Au nord des trois khanats, entre ces régions riches et à climat sinon tempéré, — ses écarts excessifs dans un sens ou dans l’autre ne permettent pas d’employer ce terme, — du moins moyen, et les plaines glacées de la Sibérie proprement dite, s’étendaient les steppes habitées par les Kirghiz. Ce nom de Kirghiz, avons-nous dit, ne désigne pas une race : c’est un mot qui signifie nomades et qui s’applique indistinctement à toutes les tribus pastorales de race turco-mongole, aussi bien dans la plaine que dans la montagne, depuis l’Oural jusqu’au-delà des monts Célestes, et depuis l’Obi jusqu’au Pamir. La conquête de leur pays ne fut pas sanglante ni difficile, ou du moins elle ne présenta pas d’autres difficultés que celles qui résultaient du sol, du climat, de l’immensité des distances et des obstacles naturels. Les Kirghiz occidentaux, les Kirghiz-Kaïzaks ou Kirghiz de la plaine, qui habitent entre l’Oural et la mer d’Aral, virent leur pays annexé de proche en proche, par tranches successives, à partir du nord-ouest, sans opposer une résistance sérieuse. Les Kirghiz orientaux, riverains du grand lac Balkach et voisins des monts Tian-Chan, se donnèrent volontairement à la Russie, au milieu de ce siècle, pour échapper à l’autorité menaçante de la Chine. Leur pays forma la province du Sémiretchinsk ou district des Sept-Rivières[1], et Viernoié en devint la capitale.

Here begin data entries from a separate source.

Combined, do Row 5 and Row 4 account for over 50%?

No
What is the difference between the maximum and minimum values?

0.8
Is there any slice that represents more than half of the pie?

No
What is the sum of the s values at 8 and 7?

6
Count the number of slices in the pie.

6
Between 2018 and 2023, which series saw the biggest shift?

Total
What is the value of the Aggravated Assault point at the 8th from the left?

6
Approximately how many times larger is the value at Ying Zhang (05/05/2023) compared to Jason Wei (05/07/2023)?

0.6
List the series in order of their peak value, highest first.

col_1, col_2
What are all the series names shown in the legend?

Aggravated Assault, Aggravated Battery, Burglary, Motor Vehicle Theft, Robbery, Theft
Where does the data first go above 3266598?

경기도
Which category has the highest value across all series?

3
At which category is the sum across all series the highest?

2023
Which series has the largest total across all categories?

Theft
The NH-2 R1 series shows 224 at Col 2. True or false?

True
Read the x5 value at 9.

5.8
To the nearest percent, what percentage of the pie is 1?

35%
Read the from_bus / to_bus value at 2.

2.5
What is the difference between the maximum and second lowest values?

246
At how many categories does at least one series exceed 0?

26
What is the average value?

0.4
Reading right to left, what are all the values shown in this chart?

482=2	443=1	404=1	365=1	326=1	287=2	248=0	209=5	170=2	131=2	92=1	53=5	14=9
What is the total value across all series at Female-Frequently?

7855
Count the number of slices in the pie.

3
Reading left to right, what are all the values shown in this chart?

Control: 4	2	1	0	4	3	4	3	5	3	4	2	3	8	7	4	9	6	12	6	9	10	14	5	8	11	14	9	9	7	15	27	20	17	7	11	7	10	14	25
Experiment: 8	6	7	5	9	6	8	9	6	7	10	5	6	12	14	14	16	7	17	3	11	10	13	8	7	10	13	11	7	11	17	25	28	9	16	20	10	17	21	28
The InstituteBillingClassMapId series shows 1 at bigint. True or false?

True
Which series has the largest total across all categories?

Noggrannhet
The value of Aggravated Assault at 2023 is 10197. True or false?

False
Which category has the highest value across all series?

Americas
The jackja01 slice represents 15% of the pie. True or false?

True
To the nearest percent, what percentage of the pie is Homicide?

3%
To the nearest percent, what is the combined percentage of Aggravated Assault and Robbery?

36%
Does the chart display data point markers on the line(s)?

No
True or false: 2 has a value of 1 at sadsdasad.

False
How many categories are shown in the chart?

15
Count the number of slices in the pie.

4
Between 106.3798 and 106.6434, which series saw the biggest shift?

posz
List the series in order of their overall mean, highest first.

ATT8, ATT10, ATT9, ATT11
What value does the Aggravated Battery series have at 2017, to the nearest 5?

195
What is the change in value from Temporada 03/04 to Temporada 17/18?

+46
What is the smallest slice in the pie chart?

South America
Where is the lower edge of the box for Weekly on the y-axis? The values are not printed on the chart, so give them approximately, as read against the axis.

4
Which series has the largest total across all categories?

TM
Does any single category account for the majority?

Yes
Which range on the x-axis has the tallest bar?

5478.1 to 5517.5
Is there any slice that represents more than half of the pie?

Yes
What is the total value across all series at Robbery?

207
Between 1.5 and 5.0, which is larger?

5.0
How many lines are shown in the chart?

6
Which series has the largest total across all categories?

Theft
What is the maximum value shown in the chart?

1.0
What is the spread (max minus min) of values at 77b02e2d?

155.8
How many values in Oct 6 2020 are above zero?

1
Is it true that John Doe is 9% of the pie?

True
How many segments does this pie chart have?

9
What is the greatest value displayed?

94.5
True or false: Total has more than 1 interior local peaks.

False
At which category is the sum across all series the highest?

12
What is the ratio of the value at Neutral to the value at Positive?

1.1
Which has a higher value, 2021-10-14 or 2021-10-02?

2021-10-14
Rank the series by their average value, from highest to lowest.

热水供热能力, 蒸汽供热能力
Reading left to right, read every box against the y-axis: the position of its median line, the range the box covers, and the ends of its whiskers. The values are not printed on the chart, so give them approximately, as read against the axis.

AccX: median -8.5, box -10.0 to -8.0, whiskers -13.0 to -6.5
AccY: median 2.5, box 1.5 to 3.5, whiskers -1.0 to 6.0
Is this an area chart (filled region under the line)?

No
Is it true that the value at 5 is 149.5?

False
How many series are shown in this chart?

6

Après la conquête du Sémiretchinsk et la fondation de Viernoié, les opérations, au lieu d’avoir pour base unique Orenbourg et l’Oural, devinrent convergentes, une première tête de colonne remontant peu à peu la vallée du Syr-Daria, du nord-ouest au sud-est, et un autre corps opérant du nord-est au sud-ouest, en prenant pour base Viernoié. La guerre avec les khanats devint dès lors imminente.

Le contact fut pris en 1848, à la suite de l’établissement, par

  1. Ces sept rivières sont : l’Ili, le Kara-Tal, le Kok-Sou, le Biyen, l’Ak-Sou, le Baskan et la Lepsa. Cette liste admet quelques variantes, selon les auteurs.